§ GOAL A: In the text on selling, shorten the paragraph that begins "Selling means helping others see things" into a brief list that keeps its main facts.
§ GOAL B: Output the part of the text on selling that starts at "At the very" and ends at "Court Justice is.", word for word.

§ READING TEXT:
At the very least, you must constantly sell your employer on the idea that you are worth keeping on the payroll.
Selling means helping others see things from a new perspective. Whether you are a dentist or a lawyer, whether you are a bookkeeper, a bartender, or a ballerina, you are in sales. To a large extent, your success is as dependent upon your selling ability as it is upon your basic skill. If you have a job or are looking for a job, you are in sales. If you are a teacher, a pastor or a preacher, you are in sales. And if you are seeking a spouse you are in sales. In other words, in any number of areas of our lives we are all in sales—perhaps even that Supreme Court Justice is.
Fortunately, ancient Jewish wisdom can help hone your selling ability. Not only can it help, but the prescription doesn’t include spending tens of thousands of dollars on tuition or demand that you have relatives or friends to pave your way. As the famous MetLife study brilliantly conducted by Martin Seligman and many other subsequent studies strongly suggest, optimism is a prerequisite to being successful in sales. But how do you become a more optimistic person?

§ DATASET ROWS:
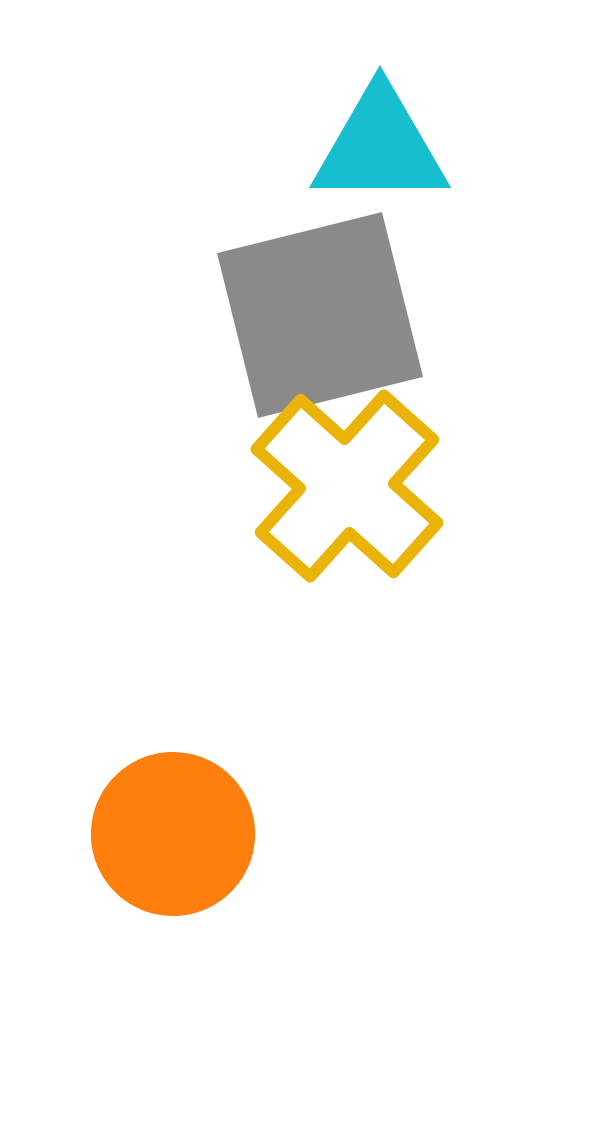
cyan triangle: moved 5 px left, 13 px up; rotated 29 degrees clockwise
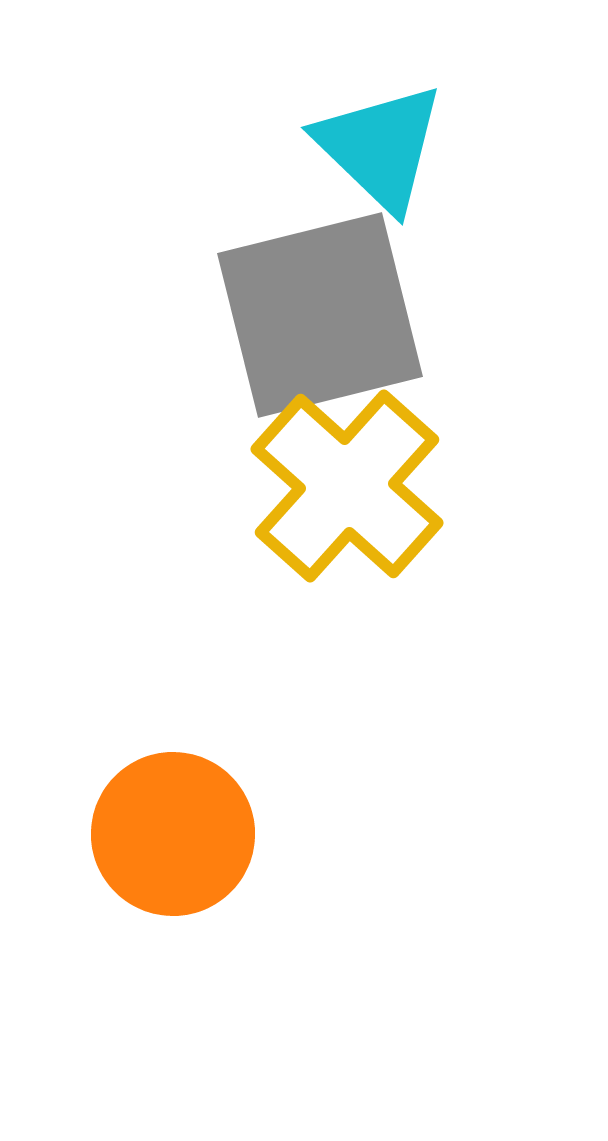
cyan triangle: rotated 44 degrees clockwise
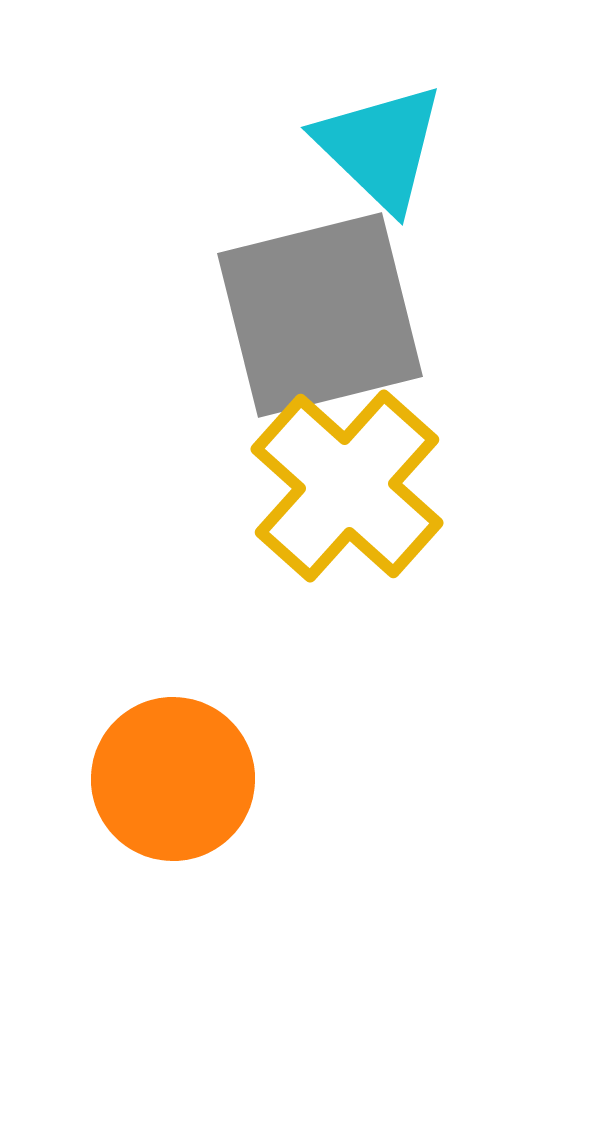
orange circle: moved 55 px up
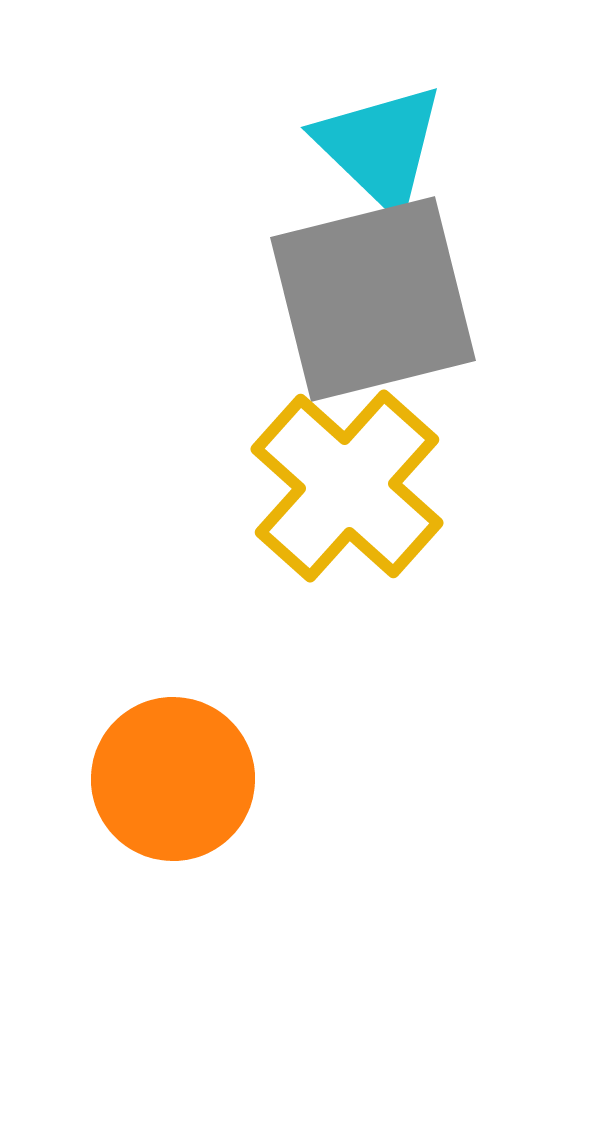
gray square: moved 53 px right, 16 px up
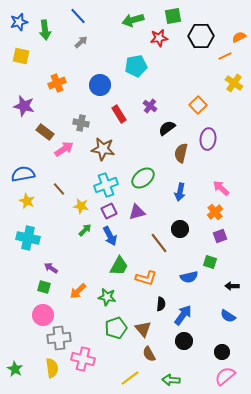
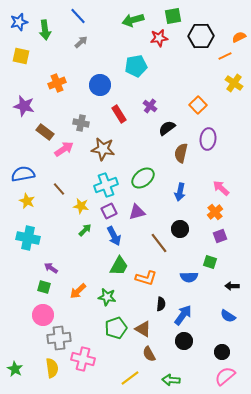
blue arrow at (110, 236): moved 4 px right
blue semicircle at (189, 277): rotated 12 degrees clockwise
brown triangle at (143, 329): rotated 18 degrees counterclockwise
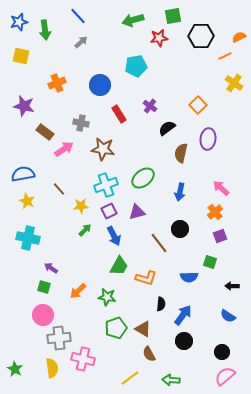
yellow star at (81, 206): rotated 14 degrees counterclockwise
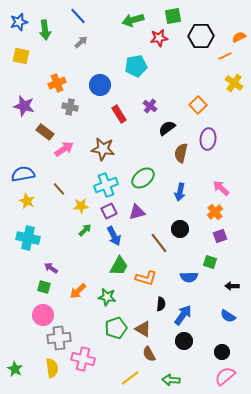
gray cross at (81, 123): moved 11 px left, 16 px up
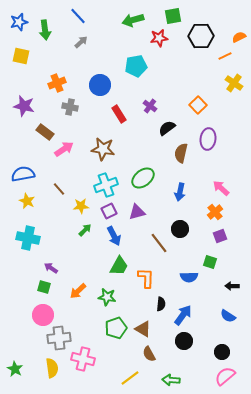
orange L-shape at (146, 278): rotated 105 degrees counterclockwise
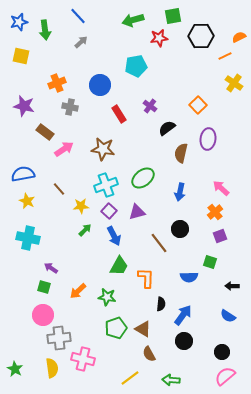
purple square at (109, 211): rotated 21 degrees counterclockwise
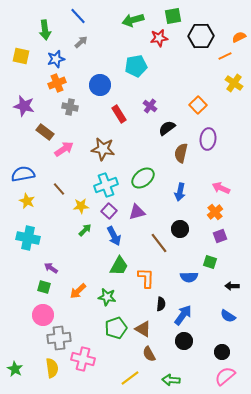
blue star at (19, 22): moved 37 px right, 37 px down
pink arrow at (221, 188): rotated 18 degrees counterclockwise
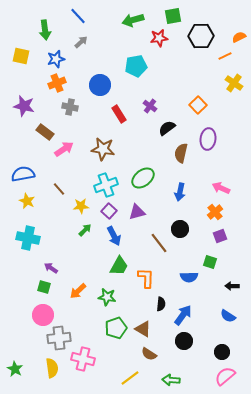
brown semicircle at (149, 354): rotated 28 degrees counterclockwise
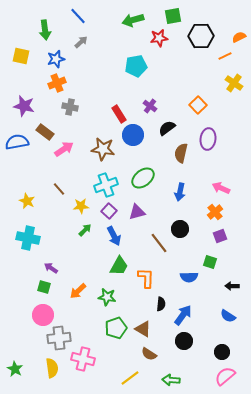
blue circle at (100, 85): moved 33 px right, 50 px down
blue semicircle at (23, 174): moved 6 px left, 32 px up
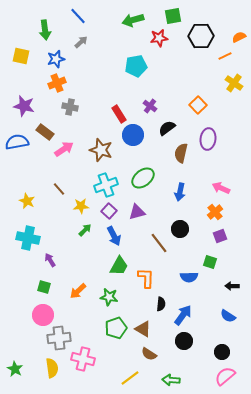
brown star at (103, 149): moved 2 px left, 1 px down; rotated 10 degrees clockwise
purple arrow at (51, 268): moved 1 px left, 8 px up; rotated 24 degrees clockwise
green star at (107, 297): moved 2 px right
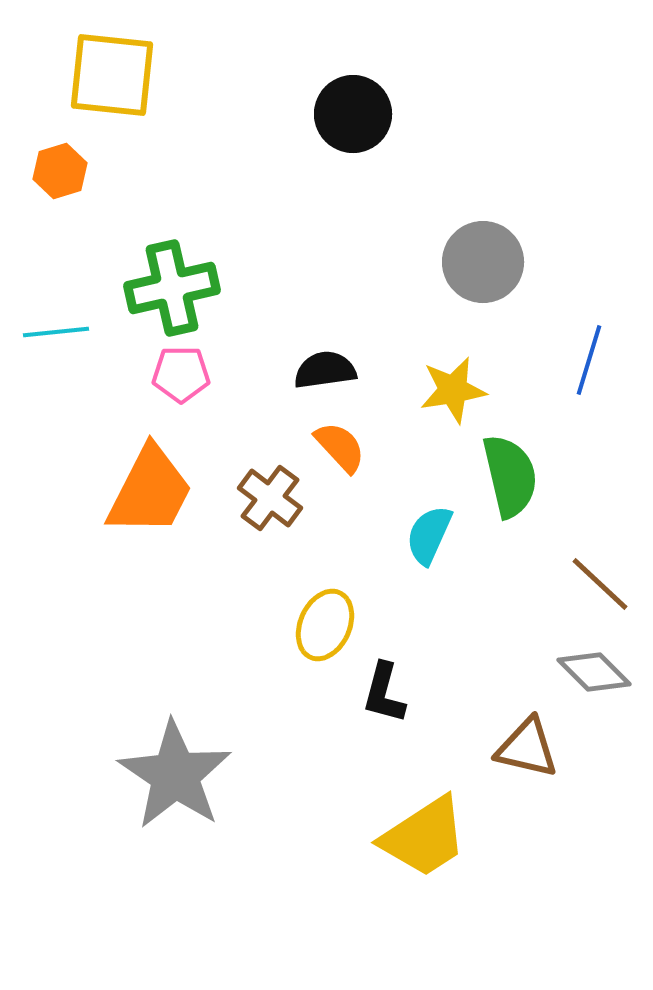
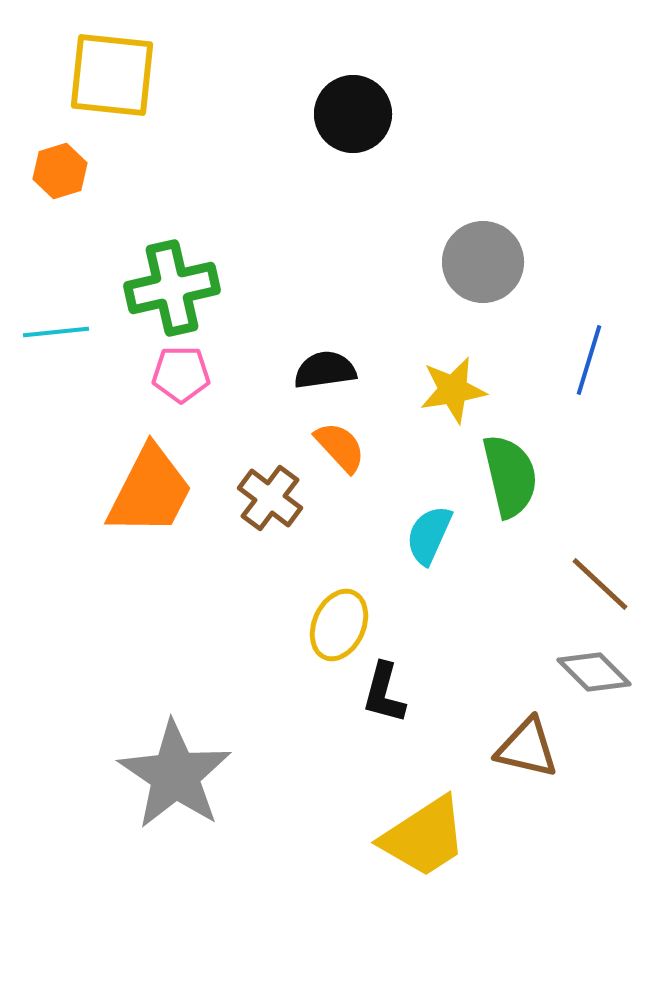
yellow ellipse: moved 14 px right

§ OUTPUT A:
- Selling means helping others see things from a new perspective.
- Everyone is in sales, whether a dentist, lawyer, bookkeeper, bartender, or ballerina.
- Success depends as much on selling ability as on basic skill.
- Anyone who has a job or is looking for one is in sales. So are teachers, pastors, preachers, and people seeking a spouse.
- In many areas of life we are all in sales, perhaps even a Supreme Court Justice.

§ OUTPUT B:
At the very least, you must constantly sell your employer on the idea that you are worth keeping on the payroll.
Selling means helping others see things from a new perspective. Whether you are a dentist or a lawyer, whether you are a bookkeeper, a bartender, or a ballerina, you are in sales. To a large extent, your success is as dependent upon your selling ability as it is upon your basic skill. If you have a job or are looking for a job, you are in sales. If you are a teacher, a pastor or a preacher, you are in sales. And if you are seeking a spouse you are in sales. In other words, in any number of areas of our lives we are all in sales—perhaps even that Supreme Court Justice is.